Starting from the line that contains "carcinoma (high-grade) stained", output every remaining line of the records below exactly as it appears, that line and the last one included.

Stored data entries
= = =
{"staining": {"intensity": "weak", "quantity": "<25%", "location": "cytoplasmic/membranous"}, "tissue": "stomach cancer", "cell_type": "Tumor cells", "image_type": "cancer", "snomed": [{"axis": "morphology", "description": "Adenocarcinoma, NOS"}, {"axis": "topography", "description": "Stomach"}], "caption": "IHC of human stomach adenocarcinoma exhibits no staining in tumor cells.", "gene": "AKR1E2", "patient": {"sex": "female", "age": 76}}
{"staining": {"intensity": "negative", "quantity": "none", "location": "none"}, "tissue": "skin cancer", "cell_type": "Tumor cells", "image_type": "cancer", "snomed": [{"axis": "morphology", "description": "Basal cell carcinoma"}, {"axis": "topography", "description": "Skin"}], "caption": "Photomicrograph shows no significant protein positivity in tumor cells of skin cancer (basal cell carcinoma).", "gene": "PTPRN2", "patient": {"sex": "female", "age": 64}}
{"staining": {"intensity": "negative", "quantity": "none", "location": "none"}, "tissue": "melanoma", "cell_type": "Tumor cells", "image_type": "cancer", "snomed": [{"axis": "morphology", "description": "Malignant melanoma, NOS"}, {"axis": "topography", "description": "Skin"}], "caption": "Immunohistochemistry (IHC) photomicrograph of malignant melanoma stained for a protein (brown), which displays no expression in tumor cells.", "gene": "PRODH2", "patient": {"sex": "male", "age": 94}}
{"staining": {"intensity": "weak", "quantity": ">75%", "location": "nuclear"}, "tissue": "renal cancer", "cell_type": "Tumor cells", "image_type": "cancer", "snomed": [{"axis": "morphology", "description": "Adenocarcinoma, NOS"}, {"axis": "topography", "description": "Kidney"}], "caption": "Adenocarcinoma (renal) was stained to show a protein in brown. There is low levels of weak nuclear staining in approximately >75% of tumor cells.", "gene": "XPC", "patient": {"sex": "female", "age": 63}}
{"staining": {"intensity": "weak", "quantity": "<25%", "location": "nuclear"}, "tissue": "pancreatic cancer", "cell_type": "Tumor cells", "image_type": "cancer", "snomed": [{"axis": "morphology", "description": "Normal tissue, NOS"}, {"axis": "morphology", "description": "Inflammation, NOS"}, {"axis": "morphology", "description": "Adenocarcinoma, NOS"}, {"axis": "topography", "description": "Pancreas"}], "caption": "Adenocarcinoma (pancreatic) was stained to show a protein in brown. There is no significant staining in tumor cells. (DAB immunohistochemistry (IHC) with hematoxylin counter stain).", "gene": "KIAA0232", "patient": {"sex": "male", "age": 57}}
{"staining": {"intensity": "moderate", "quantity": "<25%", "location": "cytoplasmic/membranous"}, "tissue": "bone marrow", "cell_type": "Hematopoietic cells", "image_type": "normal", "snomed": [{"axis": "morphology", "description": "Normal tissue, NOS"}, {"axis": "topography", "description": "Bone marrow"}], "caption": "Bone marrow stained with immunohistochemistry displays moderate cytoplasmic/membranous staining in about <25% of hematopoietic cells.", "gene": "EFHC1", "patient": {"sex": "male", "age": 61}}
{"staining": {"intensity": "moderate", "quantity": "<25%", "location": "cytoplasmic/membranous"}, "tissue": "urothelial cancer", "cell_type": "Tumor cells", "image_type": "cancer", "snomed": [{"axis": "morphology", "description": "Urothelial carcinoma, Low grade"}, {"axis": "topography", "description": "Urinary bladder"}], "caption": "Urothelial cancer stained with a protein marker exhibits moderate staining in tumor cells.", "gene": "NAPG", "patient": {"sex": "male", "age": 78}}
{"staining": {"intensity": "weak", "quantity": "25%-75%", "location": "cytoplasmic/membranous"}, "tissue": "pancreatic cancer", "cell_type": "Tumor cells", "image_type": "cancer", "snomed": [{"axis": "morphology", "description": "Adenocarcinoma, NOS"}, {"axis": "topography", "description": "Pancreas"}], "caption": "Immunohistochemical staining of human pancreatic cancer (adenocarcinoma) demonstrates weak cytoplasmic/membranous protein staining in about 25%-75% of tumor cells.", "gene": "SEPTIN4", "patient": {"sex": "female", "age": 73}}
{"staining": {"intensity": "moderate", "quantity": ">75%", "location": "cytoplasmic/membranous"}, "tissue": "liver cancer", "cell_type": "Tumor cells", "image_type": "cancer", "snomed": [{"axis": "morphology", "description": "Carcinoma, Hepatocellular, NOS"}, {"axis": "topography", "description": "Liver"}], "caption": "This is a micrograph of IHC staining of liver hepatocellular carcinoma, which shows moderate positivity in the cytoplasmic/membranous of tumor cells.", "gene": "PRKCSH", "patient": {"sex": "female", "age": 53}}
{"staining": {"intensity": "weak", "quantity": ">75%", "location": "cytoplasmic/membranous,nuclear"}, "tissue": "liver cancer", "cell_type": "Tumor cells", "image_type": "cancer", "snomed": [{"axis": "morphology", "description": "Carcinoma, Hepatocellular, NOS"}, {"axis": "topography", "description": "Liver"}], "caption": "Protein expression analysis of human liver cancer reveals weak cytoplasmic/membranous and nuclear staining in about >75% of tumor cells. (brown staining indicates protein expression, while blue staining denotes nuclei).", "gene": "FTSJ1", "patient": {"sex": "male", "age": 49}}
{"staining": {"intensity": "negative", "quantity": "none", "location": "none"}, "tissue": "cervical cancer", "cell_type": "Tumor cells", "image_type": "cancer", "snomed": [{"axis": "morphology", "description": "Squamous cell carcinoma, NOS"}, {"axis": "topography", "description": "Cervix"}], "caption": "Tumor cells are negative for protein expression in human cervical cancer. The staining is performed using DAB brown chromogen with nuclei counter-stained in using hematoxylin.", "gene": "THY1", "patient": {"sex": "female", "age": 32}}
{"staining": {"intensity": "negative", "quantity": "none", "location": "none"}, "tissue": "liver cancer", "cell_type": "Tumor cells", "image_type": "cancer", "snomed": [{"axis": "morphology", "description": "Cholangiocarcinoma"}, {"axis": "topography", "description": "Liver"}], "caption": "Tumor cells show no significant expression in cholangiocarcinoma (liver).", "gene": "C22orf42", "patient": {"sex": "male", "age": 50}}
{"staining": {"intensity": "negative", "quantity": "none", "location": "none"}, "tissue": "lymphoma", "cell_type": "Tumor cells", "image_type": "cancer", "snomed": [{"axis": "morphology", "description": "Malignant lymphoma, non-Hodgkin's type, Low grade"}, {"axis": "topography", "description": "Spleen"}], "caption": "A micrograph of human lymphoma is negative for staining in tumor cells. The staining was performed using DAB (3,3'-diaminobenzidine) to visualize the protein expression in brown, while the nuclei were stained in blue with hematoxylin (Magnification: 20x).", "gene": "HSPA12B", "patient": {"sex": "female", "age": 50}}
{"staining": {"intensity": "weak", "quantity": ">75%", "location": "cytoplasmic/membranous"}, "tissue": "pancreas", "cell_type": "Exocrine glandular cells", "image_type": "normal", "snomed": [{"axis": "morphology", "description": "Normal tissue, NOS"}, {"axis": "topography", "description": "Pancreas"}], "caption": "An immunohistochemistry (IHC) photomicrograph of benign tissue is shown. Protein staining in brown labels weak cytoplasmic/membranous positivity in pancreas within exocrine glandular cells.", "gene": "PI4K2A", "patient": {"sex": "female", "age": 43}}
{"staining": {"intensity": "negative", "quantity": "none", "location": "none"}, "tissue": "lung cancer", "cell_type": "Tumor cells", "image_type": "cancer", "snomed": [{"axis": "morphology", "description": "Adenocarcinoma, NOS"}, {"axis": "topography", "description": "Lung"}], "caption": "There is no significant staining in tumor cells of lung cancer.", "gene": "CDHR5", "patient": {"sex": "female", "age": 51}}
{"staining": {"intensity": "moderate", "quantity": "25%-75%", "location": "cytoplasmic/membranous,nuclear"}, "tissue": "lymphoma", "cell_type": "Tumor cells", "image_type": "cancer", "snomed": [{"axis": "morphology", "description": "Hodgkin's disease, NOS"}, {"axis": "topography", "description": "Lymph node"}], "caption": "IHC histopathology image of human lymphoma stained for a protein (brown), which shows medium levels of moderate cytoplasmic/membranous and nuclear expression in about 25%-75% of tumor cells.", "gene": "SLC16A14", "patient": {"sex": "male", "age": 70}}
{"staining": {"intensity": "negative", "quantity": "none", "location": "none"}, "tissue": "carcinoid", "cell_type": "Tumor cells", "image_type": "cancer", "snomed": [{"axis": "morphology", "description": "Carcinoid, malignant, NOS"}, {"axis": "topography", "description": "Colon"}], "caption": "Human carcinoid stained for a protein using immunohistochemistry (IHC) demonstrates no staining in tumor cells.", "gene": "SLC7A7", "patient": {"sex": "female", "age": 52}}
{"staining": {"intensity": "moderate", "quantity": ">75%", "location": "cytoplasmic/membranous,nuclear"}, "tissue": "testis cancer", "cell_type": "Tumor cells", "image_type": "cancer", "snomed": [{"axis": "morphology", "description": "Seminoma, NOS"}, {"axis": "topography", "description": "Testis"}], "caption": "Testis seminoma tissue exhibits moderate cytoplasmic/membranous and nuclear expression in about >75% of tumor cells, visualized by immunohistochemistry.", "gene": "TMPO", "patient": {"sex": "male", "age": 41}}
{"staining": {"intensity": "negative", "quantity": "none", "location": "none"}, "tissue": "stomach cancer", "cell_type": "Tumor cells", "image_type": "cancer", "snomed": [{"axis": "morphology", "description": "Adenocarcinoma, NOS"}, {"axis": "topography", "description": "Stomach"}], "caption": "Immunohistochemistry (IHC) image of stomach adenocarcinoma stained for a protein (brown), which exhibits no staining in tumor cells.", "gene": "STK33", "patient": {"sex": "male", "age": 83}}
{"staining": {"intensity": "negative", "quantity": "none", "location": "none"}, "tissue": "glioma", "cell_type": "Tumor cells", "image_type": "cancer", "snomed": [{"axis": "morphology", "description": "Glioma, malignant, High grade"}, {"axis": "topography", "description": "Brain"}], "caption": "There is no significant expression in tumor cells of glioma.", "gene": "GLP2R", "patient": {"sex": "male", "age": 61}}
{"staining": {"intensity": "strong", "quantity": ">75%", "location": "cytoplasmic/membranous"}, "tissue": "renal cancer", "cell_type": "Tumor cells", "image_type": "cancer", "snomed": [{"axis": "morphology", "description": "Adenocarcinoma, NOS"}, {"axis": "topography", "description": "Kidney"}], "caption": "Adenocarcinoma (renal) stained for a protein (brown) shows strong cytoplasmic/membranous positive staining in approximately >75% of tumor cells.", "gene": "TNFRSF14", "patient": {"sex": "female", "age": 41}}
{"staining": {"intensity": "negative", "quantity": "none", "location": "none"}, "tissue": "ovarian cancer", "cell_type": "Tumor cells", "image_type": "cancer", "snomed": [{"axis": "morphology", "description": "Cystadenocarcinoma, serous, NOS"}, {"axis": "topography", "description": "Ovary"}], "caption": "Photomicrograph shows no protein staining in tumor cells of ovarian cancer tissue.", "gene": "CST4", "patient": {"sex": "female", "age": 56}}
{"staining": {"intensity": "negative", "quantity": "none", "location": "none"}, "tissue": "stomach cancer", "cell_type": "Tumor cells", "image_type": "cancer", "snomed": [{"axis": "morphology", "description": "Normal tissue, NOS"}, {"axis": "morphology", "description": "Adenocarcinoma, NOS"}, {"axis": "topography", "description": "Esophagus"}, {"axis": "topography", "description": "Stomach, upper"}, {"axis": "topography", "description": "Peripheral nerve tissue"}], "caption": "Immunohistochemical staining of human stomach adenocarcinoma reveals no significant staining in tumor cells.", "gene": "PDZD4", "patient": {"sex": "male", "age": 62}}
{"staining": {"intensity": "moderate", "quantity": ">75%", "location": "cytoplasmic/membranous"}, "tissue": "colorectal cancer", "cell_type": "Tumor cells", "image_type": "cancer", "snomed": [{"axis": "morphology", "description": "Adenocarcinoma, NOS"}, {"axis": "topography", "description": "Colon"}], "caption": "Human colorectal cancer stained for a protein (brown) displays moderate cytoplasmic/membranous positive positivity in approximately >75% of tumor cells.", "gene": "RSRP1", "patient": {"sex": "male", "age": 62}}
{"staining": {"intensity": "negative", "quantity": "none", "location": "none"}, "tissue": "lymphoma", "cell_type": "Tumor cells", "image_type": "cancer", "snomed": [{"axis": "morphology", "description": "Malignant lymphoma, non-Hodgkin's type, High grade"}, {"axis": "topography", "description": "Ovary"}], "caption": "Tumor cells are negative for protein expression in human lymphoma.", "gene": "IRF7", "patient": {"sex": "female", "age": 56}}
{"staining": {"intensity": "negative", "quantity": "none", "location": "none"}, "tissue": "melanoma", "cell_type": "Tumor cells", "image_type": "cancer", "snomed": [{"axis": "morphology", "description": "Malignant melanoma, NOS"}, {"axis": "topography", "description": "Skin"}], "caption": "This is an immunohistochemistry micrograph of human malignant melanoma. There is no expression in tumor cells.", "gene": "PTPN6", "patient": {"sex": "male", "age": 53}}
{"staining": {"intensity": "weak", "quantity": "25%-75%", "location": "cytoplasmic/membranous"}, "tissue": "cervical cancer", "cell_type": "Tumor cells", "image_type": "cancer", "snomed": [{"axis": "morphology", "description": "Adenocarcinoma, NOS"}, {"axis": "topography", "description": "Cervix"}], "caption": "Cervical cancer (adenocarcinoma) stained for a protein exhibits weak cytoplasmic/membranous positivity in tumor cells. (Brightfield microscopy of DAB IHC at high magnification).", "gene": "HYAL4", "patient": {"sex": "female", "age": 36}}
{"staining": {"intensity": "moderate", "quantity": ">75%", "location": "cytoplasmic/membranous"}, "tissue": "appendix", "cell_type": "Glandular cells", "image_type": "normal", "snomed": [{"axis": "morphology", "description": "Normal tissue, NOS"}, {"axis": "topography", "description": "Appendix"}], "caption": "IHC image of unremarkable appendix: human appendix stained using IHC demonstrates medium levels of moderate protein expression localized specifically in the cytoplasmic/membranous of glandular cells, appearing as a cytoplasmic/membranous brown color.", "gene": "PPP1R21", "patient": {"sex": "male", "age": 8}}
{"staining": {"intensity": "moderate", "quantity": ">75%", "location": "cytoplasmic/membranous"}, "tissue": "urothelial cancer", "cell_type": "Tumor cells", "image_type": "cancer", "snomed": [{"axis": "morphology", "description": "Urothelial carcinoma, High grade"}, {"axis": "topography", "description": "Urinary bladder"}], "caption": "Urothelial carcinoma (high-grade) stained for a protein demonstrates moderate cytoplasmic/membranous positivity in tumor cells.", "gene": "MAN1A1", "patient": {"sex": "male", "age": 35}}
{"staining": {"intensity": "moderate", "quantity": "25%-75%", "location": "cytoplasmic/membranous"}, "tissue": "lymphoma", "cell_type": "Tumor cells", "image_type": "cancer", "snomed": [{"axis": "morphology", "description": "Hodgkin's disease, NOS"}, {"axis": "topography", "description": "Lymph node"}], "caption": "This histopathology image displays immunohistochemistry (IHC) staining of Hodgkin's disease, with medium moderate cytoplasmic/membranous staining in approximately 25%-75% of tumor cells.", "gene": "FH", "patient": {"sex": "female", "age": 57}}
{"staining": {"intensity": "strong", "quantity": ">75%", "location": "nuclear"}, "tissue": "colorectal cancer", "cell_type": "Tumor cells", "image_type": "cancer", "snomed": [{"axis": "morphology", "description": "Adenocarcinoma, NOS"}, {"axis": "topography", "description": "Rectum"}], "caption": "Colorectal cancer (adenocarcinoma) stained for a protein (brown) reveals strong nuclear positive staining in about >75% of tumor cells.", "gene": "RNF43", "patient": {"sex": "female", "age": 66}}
= = =
* [Response box]:
{"staining": {"intensity": "moderate", "quantity": ">75%", "location": "cytoplasmic/membranous"}, "tissue": "urothelial cancer", "cell_type": "Tumor cells", "image_type": "cancer", "snomed": [{"axis": "morphology", "description": "Urothelial carcinoma, High grade"}, {"axis": "topography", "description": "Urinary bladder"}], "caption": "Urothelial carcinoma (high-grade) stained for a protein demonstrates moderate cytoplasmic/membranous positivity in tumor cells.", "gene": "MAN1A1", "patient": {"sex": "male", "age": 35}}
{"staining": {"intensity": "moderate", "quantity": "25%-75%", "location": "cytoplasmic/membranous"}, "tissue": "lymphoma", "cell_type": "Tumor cells", "image_type": "cancer", "snomed": [{"axis": "morphology", "description": "Hodgkin's disease, NOS"}, {"axis": "topography", "description": "Lymph node"}], "caption": "This histopathology image displays immunohistochemistry (IHC) staining of Hodgkin's disease, with medium moderate cytoplasmic/membranous staining in approximately 25%-75% of tumor cells.", "gene": "FH", "patient": {"sex": "female", "age": 57}}
{"staining": {"intensity": "strong", "quantity": ">75%", "location": "nuclear"}, "tissue": "colorectal cancer", "cell_type": "Tumor cells", "image_type": "cancer", "snomed": [{"axis": "morphology", "description": "Adenocarcinoma, NOS"}, {"axis": "topography", "description": "Rectum"}], "caption": "Colorectal cancer (adenocarcinoma) stained for a protein (brown) reveals strong nuclear positive staining in about >75% of tumor cells.", "gene": "RNF43", "patient": {"sex": "female", "age": 66}}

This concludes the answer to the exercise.